Prigioniero in Mauritania, interrogato per la prima volta dopo nove mesi di carcere

Il milanese scrive a Mattarella: «Sono vittima di un pasticcio aziendale» di ENRICO FOVANNA

Cristian Provvisionato, prima e dopo l'immotivata detenzione in Mauritania che perdura

Cristian Provvisionato, prima e dopo l'immotivata detenzione in Mauritania che perdura

Cornaredo, 17 maggio 2016 - Per la prima volta dopo nove mesi di prigionia, è stato interrogato da un giudice in Mauritania il milanese ostaggio del governo islamico. Nulla tuttavia, nonostante l’apparente svolta, sembra ancora dissolvere le nebbie in cui annaspa l’incubo di Cristian Provvisionato, l’operatore alla sicurezza di Cornaredo, recluso dall’agosto 2015 nel posto di polizia di Nouakchott, capitale del Paese.

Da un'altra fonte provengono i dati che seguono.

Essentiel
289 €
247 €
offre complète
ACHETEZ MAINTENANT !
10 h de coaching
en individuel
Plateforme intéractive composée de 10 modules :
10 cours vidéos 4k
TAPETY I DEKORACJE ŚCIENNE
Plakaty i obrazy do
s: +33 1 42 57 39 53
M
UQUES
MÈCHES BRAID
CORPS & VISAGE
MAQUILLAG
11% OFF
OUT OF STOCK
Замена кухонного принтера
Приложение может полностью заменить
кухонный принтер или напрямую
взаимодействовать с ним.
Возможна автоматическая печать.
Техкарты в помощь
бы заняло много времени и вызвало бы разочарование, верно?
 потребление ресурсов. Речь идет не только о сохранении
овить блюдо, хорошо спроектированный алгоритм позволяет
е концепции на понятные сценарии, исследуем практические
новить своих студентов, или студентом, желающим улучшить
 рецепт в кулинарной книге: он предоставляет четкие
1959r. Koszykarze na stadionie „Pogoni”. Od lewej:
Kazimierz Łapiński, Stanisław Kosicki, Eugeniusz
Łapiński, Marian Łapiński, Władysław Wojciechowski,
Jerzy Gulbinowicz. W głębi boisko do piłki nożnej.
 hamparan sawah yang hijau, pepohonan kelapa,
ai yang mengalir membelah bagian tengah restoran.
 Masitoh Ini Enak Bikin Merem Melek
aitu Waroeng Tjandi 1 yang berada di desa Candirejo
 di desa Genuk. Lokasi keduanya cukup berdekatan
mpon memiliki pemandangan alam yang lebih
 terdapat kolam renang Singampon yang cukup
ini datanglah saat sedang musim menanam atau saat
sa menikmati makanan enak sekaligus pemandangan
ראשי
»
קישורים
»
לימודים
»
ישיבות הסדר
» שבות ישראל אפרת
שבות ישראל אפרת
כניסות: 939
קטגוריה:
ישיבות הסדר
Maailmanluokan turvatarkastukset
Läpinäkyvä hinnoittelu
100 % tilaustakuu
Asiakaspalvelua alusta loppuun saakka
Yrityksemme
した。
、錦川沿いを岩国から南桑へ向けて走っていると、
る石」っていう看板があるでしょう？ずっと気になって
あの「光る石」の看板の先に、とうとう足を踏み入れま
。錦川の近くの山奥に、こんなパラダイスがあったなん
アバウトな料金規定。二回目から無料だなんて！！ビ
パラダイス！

Nessuna nota ufficiale dalla magistratura mauritana, mentre la Farnesina sta lavorando all’impasse. L’avvocato a Nouakchott della famiglia lombarda avrebbe comunque riferito che l’interrogatorio «è andato bene» e che «il giudice si riserva di esprimersi». Ma nessun cenno sui tempi della sua decisione, né sul fatto che possano rendersi necessarie o meno nuove udienze. E proprio l’esperienza dei marò insegna che nulla è più incerto dei tempi di detenzione e di formulazione delle sentenze, anche per gli italiani prigionieri all’estero (3.300, secondo l’associazione «Prigionieri del Silenzio», che segue il caso).

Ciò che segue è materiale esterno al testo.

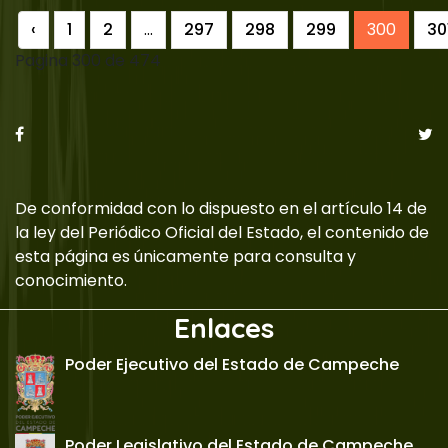
‹
1
2
...
297
298
299
300
30
Pagina 300 de 474
De conformidad con lo dispuesto en el artículo 14 de
la ley del Periódico Oficial del Estado, el contenido de
esta página es únicamente para consulta y
conocimiento.
Enlaces
Poder Ejecutivo del Estado de Campeche
Poder Legislativo del Estado de Campeche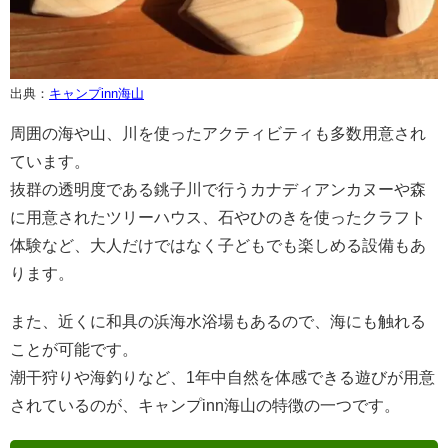
出典：
キャンプinn海山
周囲の海や山、川を使ったアクティビティも多数用意され
ています。
抜群の透明度である銚子川で行うカナディアンカヌーや森
に用意されたツリーハウス、石やひのきを使ったクラフト
体験など、大人だけではなく子どもでも楽しめる設備もあ
ります。
また、近くに和具の浜海水浴場もあるので、海にも触れる
ことが可能です。
潮干狩りや海釣りなど、1年中自然を体感できる遊びが用意
されているのが、キャンプinn海山の特徴の一つです。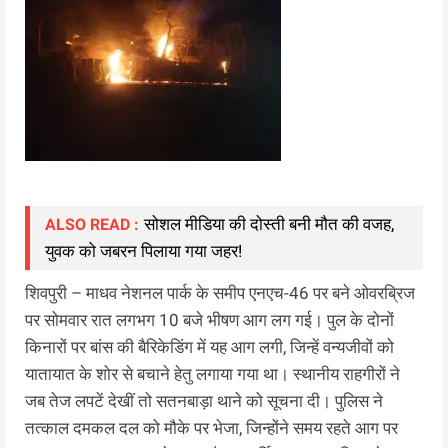
सोशल मीडिया की दोस्ती बनी मौत की वजह,
ALSO READ :
युवक को जबरन पिलाया गया जहर!
शिवपुरी – माधव नेशनल पार्क के समीप एनएच-46 पर बने ओवरब्रिज
पर सोमवार रात लगभग 10 बजे भीषण आग लग गई। पुल के दोनों
किनारों पर बांस की बैरिकेडिंग में यह आग लगी, जिन्हें वन्यजीवों को
यातायात के शोर से बचाने हेतु लगाया गया था। स्थानीय राहगीरों ने
जब तेज लपटें देखीं तो सतनबाड़ा थाने को सूचना दी। पुलिस ने
तत्काल दमकल दल को मौके पर भेजा, जिन्होंने समय रहते आग पर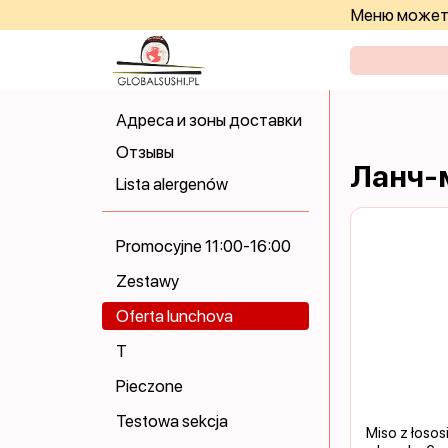
Меню может 
Адреса и зоны доставки
Отзывы
Ланч-м
Lista alergenów
Promocyjne 11:00-16:00
Zestawy
Oferta lunchova
T
Pieczone
Testowa sekcja
Miso z łosos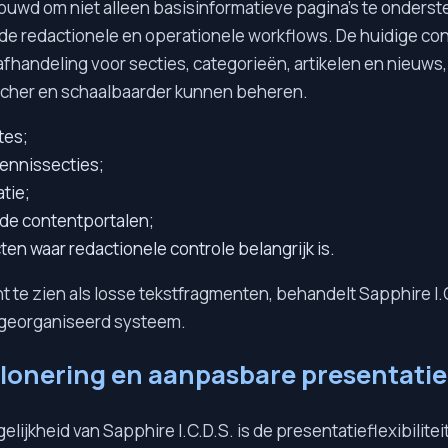
bouwd om niet alleen basisinformatieve pagina's te onders
e redactionele en operationele workflows. De huidige c
afhandeling voor secties, categorieën, artikelen en nieuws
scher en schaalbaarder kunnen beheren.
tes;
kennissecties;
tie;
de contentportalen;
ten waar redactionele controle belangrijk is.
nt te zien als losse tekstfragmenten, behandelt Sapphire I.C
 georganiseerd systeem.
lonering en aanpasbare presentatie
lijkheid van Sapphire I.C.D.S. is de presentatieflexibilitei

Surreale la genesi giudiziaria della vicenda. Truffa informatica ai danni dello Stato. Questa l’accusa solo verbale, mai formalizzata in un atto giudiziario. Peccato che Cristian Provvisionato di informatica non sappia nulla. Pochi giorni fa, in una lettera al presidente Mattarella, l’uomo ha ricostruito nei dettagli la trappola in cui è convinto di essere caduto. Mandato in Mauritania in agosto dall’azienda per cui lavorava (nel ramo investigazioni private) per sostituire un italiano che doveva rientrare, si è ritrovato in prigione. Il compito, spiega Cristian, doveva essere quello di fare una dimostrazione di prodotti di una società straniera al Governo mauritano. In realtà, scrive, «sono stato mandato con l’inganno per togliere da una brutta fine l’altro italiano», perché la società straniera aveva probabilmente truffato il Governo mauritano. Ma il paradosso è un altro: «Il Governo locale - dice - si ostina a tenermi in detenzione anche davanti all’evidenza che sono parte lesa come loro in questa vicenda. Un fatto gravissimo: sono l’unico agli arresti mentre tutti i veri responsabili di questa truffa sono liberi».

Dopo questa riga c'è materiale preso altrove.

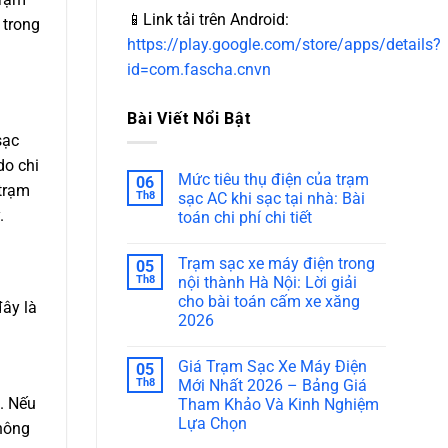
📱Link tải trên Android:
 trong
https://play.google.com/store/apps/details?
id=com.fascha.cnvn
Bài Viết Nổi Bật
sạc
do chi
Mức tiêu thụ điện của trạm
06
 trạm
Th8
sạc AC khi sạc tại nhà: Bài
.
toán chi phí chi tiết
Trạm sạc xe máy điện trong
05
Th8
nội thành Hà Nội: Lời giải
cho bài toán cấm xe xăng
đây là
2026
Giá Trạm Sạc Xe Máy Điện
05
Th8
Mới Nhất 2026 – Bảng Giá
. Nếu
Tham Khảo Và Kinh Nghiệm
Lựa Chọn
thông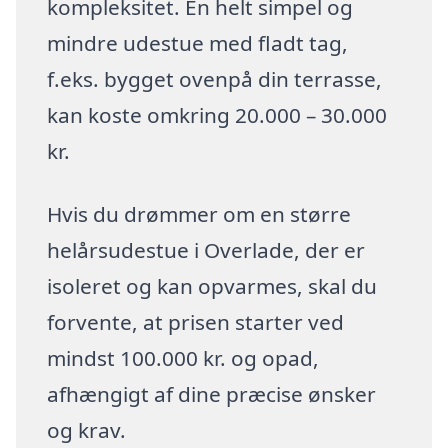
kompleksitet. En helt simpel og
mindre udestue med fladt tag,
f.eks. bygget ovenpå din terrasse,
kan koste omkring 20.000 – 30.000
kr.
Hvis du drømmer om en større
helårsudestue i Overlade, der er
isoleret og kan opvarmes, skal du
forvente, at prisen starter ved
mindst 100.000 kr. og opad,
afhængigt af dine præcise ønsker
og krav.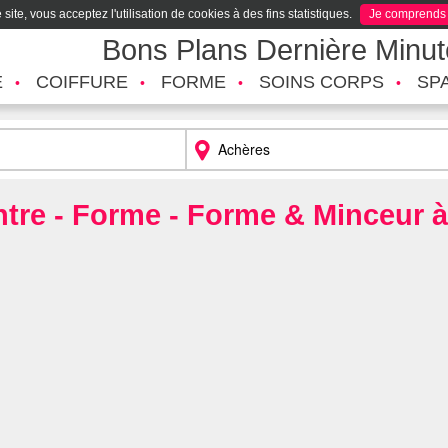
site, vous acceptez l'utilisation de cookies à des fins statistiques.
Je comprends
Bons Plans Dernière Minu
É
COIFFURE
FORME
SOINS CORPS
SP
ntre - Forme - Forme & Minceur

Tramite i suoi legali, la famiglia di Cristian ha depositato una denuncia contro l’agenzia milanese, per chiarire i contorni della vicenda. La famiglia si è mossa anche sul fronte del sostegno umanitario al suo congiunto, chiedendo la possibilità di avere comunicazioni telefoniche e postali con l’ostaggio più dirette e meno rarefatte. La madre, Doina Coman, e il fratello Maurizio sono andati a trovare il prigioniero. La compagna Alessandra Gullo, sconfortata dai troppi muri di gomma mauritani, medita di partire per il ponte del 2 giugno. L’ultima speranza è il meeting italo-africano di domani, a Roma, in cui dovrebbero incontrarsi faccia a faccia un nostro ministro e uno mauritano. Ma dall’ambasciata mauritana nella capitale dicono di non saperne nulla. Strategie? In mezzo, la vita di un uomo che si sta spegnendo, senza sapere perché.